▶ [INSTRUCTIONS FOR THE TASK]
A faithful copy is needed of the lines below from the one with "ring pip: (130, 173)" up to and including the one with "thumb cmc: (105, 133)"; set it down with no pictures and no other lines.

====

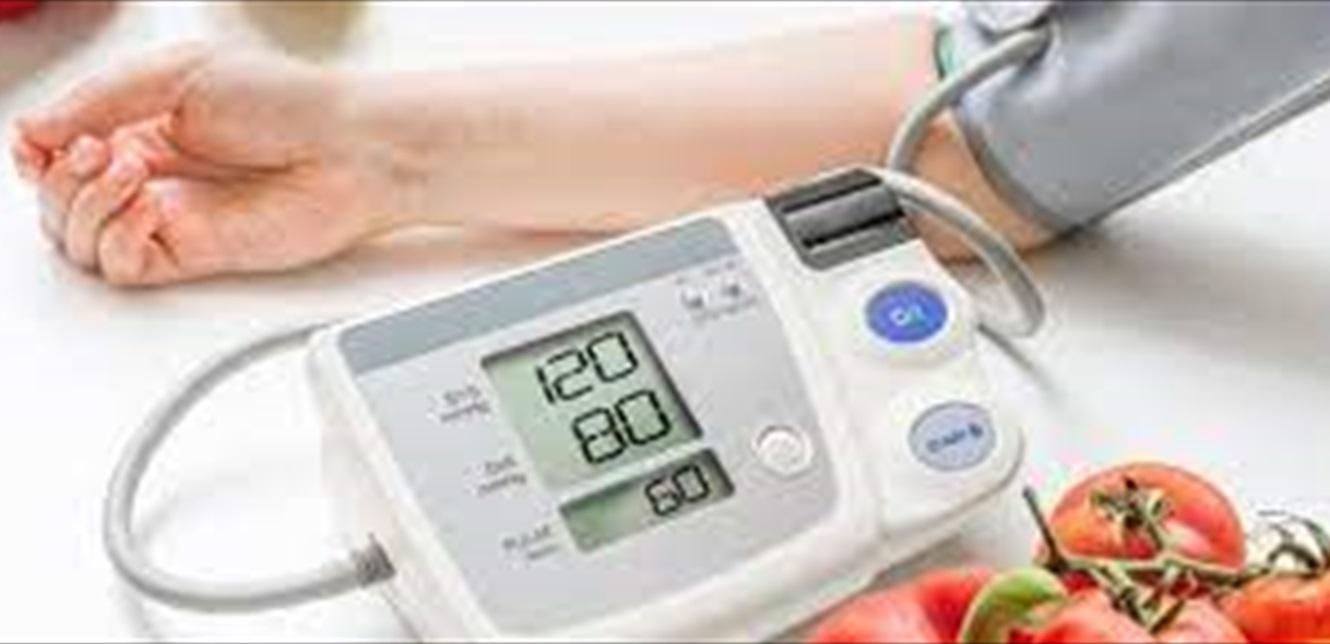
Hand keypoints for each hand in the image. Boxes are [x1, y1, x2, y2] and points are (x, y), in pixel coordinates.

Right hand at [11, 44, 405, 285]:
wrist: (351, 148)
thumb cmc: (290, 102)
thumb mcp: (178, 74)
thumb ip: (99, 101)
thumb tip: (32, 129)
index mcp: (145, 126)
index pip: (61, 154)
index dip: (39, 153)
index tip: (41, 142)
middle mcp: (154, 175)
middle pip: (60, 202)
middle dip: (60, 180)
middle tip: (100, 153)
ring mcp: (172, 217)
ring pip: (80, 239)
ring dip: (84, 206)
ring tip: (129, 173)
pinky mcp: (195, 253)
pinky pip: (124, 265)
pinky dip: (117, 239)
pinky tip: (146, 208)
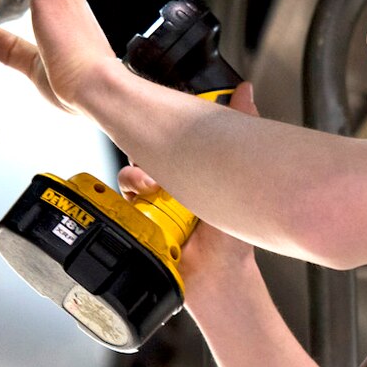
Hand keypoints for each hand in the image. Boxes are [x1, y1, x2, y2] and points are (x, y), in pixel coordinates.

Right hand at [118, 84, 261, 296]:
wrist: (218, 276)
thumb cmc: (233, 234)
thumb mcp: (243, 172)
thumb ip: (245, 126)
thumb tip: (246, 91)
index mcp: (194, 166)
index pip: (169, 134)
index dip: (160, 124)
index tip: (158, 115)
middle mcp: (172, 181)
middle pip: (145, 149)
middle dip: (146, 148)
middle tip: (159, 158)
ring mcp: (153, 201)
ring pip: (130, 173)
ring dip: (138, 177)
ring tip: (156, 186)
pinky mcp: (138, 219)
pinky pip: (121, 199)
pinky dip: (129, 198)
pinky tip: (145, 204)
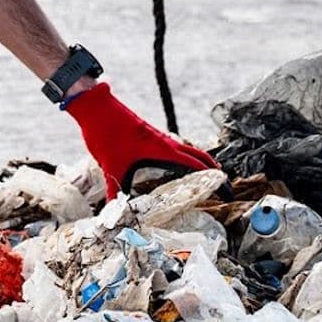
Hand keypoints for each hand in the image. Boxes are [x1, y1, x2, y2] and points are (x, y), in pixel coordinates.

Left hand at [64, 82, 217, 197]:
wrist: (95, 105)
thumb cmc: (105, 133)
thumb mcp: (110, 167)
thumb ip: (114, 192)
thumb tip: (112, 216)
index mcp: (162, 149)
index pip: (197, 166)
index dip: (214, 178)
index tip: (226, 189)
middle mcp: (164, 141)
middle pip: (197, 155)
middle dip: (212, 169)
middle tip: (222, 184)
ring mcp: (156, 135)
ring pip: (185, 148)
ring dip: (198, 160)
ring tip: (206, 174)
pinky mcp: (147, 132)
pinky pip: (173, 145)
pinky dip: (182, 154)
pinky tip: (174, 162)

====

▶ [RESPONSE TO THIS TASK]
ring pip: (130, 173)
ring dip: (138, 177)
ring tip: (156, 186)
pinky mcp: (138, 219)
pinky pip: (121, 199)
pinky dip: (129, 198)
pinky tip: (145, 204)
Hand keypoints for each hand in the image. Boxes are [x1, y1, x2, y2] and points are (x, y), in pixel coordinates.

Left hand at [64, 82, 217, 197]:
wrist: (95, 105)
thumb cmc: (105, 133)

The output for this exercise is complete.